Angka kecelakaan lalu lintas di Kabupaten Jember selama dua bulan terakhir, yakni Januari hingga Februari 2026, masih tergolong tinggi. Dari data yang tercatat, terjadi sekitar 150 peristiwa kecelakaan dengan 24 korban meninggal dunia. Korban terbanyak berasal dari kalangan usia pelajar.
Data tersebut disampaikan dalam kegiatan kolaborasi antara Satlantas Polres Jember dan Jasa Raharja Cabang Jember melalui program “Police Go To Pesantren 2026” yang digelar di Pondok Pesantren Islam Bustanul Ulum (IBU) Pakusari, Rabu 11 Maret 2026.
Kanit Kamsel Satlantas Polres Jember, Ipda Oeny Angga Mahendra, menjelaskan kegiatan tersebut bertujuan memberikan edukasi kepada masyarakat, khususnya para santri, agar lebih memahami pentingnya keselamatan berlalu lintas. Melalui kegiatan ini diharapkan tumbuh budaya tertib berlalu lintas di kalangan pelajar maupun santri sehingga dapat menekan angka kecelakaan di jalan raya.
Menurutnya, Satlantas Polres Jember secara rutin mendatangi sekolah dan pondok pesantren untuk mengkampanyekan pentingnya disiplin berlalu lintas sebagai upaya menurunkan angka kecelakaan di wilayah Kabupaten Jember.
Hal senada disampaikan petugas Jasa Raharja Cabang Jember, Sayer. Ia mengungkapkan bahwa berdasarkan data yang diterima Jasa Raharja, sebagian besar korban kecelakaan lalu lintas berasal dari kalangan pelajar. Oleh karena itu, pihaknya sangat mendukung kegiatan edukasi keselamatan berlalu lintas untuk menekan jumlah korban, terutama korban dengan luka berat maupun meninggal dunia.
Sayer menambahkan, selama Januari hingga Februari 2026 tercatat sekitar 150 kasus kecelakaan dengan 24 korban meninggal dunia. Hingga Februari 2026, total santunan yang telah dibayarkan kepada para korban mencapai lebih dari Rp3 miliar.

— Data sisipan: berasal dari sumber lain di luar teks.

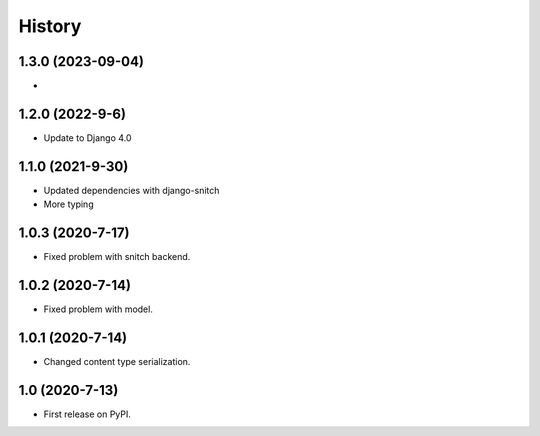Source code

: .. :changelog:

History
-------

1.3.0 (2023-09-04)
+++++++++++++++++++

*

1.2.0 (2022-9-6)
+++++++++++++++++

* Update to Django 4.0

1.1.0 (2021-9-30)
+++++++++++++++++

* Updated dependencies with django-snitch
* More typing

1.0.3 (2020-7-17)
+++++++++++++++++

* Fixed problem with snitch backend.

1.0.2 (2020-7-14)
+++++++++++++++++

* Fixed problem with model.

1.0.1 (2020-7-14)
+++++++++++++++++

* Changed content type serialization.

1.0 (2020-7-13)
+++++++++++++++++

* First release on PyPI.
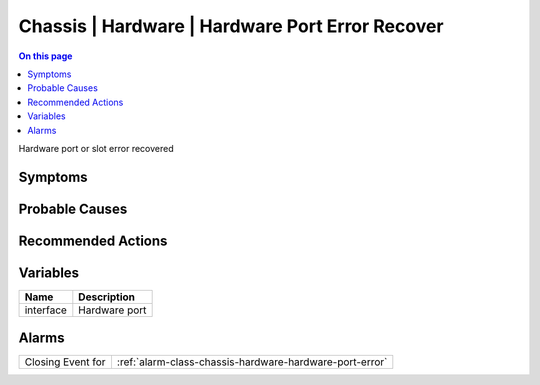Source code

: .. _event-class-chassis-hardware-hardware-port-error-recover:

================================================
Chassis | Hardware | Hardware Port Error Recover
================================================
.. contents:: On this page
    :local:
    :backlinks: none
    :depth: 1
    :class: singlecol

Hardware port or slot error recovered

Symptoms
--------
.. todo::
    Describe Chassis | Hardware | Hardware Port Error Recover symptoms

Probable Causes
---------------
.. todo::
    Describe Chassis | Hardware | Hardware Port Error Recover probable causes

Recommended Actions
-------------------
.. todo::
    Describe Chassis | Hardware | Hardware Port Error Recover recommended actions

Variables
----------
==================== ==================================================
Name                 Description
==================== ==================================================
interface            Hardware port
==================== ==================================================

Alarms
------
================= ======================================================================
Closing Event for :ref:`alarm-class-chassis-hardware-hardware-port-error`
================= ======================================================================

Besaran santunan yang diberikan Jasa Raharja untuk korban meninggal dunia sebesar Rp50 juta, sedangkan korban luka-luka mendapatkan santunan dengan nilai yang bervariasi hingga maksimal Rp20 juta.
Ia juga menjelaskan bahwa data kecelakaan untuk bulan Maret masih belum sepenuhnya masuk, karena rekapitulasi biasanya baru dapat disajikan secara lengkap pada akhir bulan.